Sometimes, an intervention in the spaces we call public make us pause, question why this, why now, why here. We question. We discuss, test, negotiate, affirm and rethink why places matter. This is an important part of the process of renewing the public-ness and purpose of places. It is an important component of understanding values.

Jacqueline Donachie is an artist who helps negotiate ideas of public, and invites debate about the layers of meaning that exist in a place, layers we see, layers we remember, layers we have forgotten. Her ‘Slow Down’ work is a collaboration with people to mark routes in places, using pigmented dust attached to bicycles. The marks of the journey, the decisions people took, the overlapping of choices are revealed as the colour marks the ground. People coming to the marks after the event question why this, why here, who did it? These questions are about people, place and purpose, a useful framework to re-think the contexts of a place and its public-ness.

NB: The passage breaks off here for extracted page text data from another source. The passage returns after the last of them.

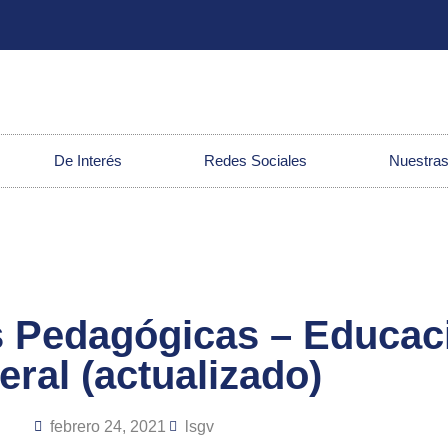
De Interés
Redes Sociales
Nuestras
s Pedagógicas – Educac
ral (actualizado)
febrero 24, 2021
lsgv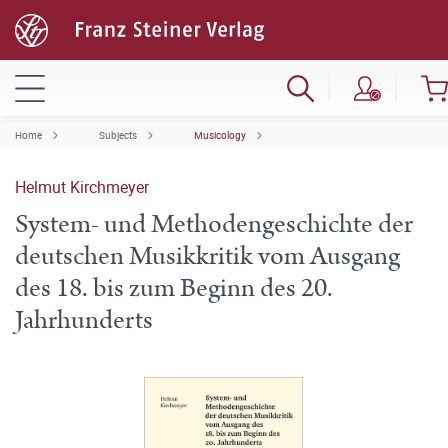
Home
Subjects
Musicology
Helmut Kirchmeyer
System- und Methodengeschichte der
deutschen Musikkritik vom Ausgang
des 18. bis zum Beginn des 20.
Jahrhunderts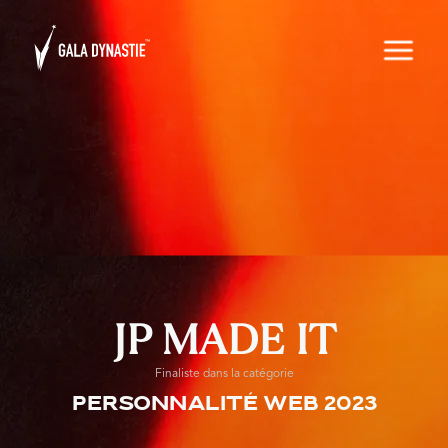
JP MADE IT
Finaliste dans la catégorie
Personnalité web 2023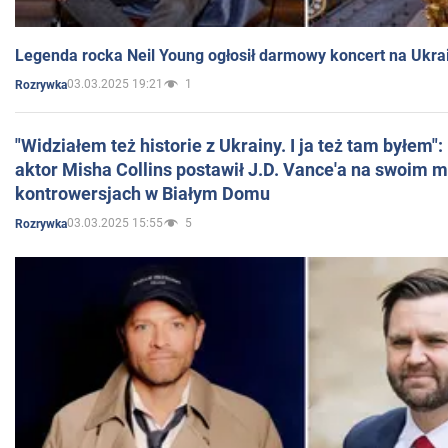
Legenda rocka Neil Young ogłosił darmowy koncert na Ukra
03.03.2025 19:21
1
Rozrywka
"Widziałem też historie z Ukrainy. I ja też tam byłem"
aktor Misha Collins postawił J.D. Vance'a na swoim m
kontrowersjach w Białym Domu
03.03.2025 15:55
5
Rozrywka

Donachie’s new work for the Edinburgh Art Festival comprises a line through the city linking two sculptures, Mary which is positioned across from Edinburgh Castle, and Elizabeth which is positioned across from the Scott Monument. The sculptures are in dialogue, and form part of a route of exploration of histories, places and settings within and beyond the city. The setting of the sculptures is important. They raise questions. Why locate a sculpture about a particular history in a landscape of war memorials? Is the terrible history between the two women, and their families and the confusion about how this history is re-told an important context? Is the way Walter Scott romanticized a view of Scotland, and spawned mythologies about Scottish-ness an important context? The sculptures, and the walk and talk with the artist as part of the Edinburgh Festival provided a setting for learning, for questions.




Originally, Donachie wanted to create a work around the St. James Centre, a building which elicits great passions in Edinburgh, a building which is very different to the New Town traditional contexts. The hulking concrete forms, and the building’s histories invite speculation. They also represent one view of how we made cities in time, and such, form part of the collage of the city that explains the history of ideas of culture and society. In discussion with Donachie, the idea that there is a dialogue between the castle and St. James Centre emerged as a notion. The St. James Centre complex is roughly half the size of the castle, but if you include the Multrees Walk area, it is nearly the same size. The shapes are different, but the size of the castle and Waverley are not far off being the same. The castle/St. James complex [Multrees Walk] is about 1/5 the size of the original New Town plan.

There is an interesting opposites relationship in terms of how the castle sits relative to Royal Mile, and St. James sits relative to George Street. Both the castle and St. James centre occupy key shifts in city topography; both have occupied important institutional roles in the city; both have dramatic impacts on the cityscape, and skyline; both confront reality. The castle is a real barracks in a landscape that is often thought to be imagined. The St. James Centre was really a centre of government in the past. The stories we tell about the buildings we see are not always the same as the factual histories of these same places. Stories are like lines; they pass from person to person across time, and modify our understanding of what we see.

In cities, not all lines are visible. Before we make streets, people look for relationships between points. If the points make sense, have meaning, people pass between them. Over time, the passages become formalised, and we build streets. Every street though was once only imagined. The city as a place of imagination is an interesting idea, where lines come and go, and what we actually build is not what we imagined. Time is important. To see the lines, and to make sense of the lines, you need time. The best way to experience the city, as the landscape, is to slow down.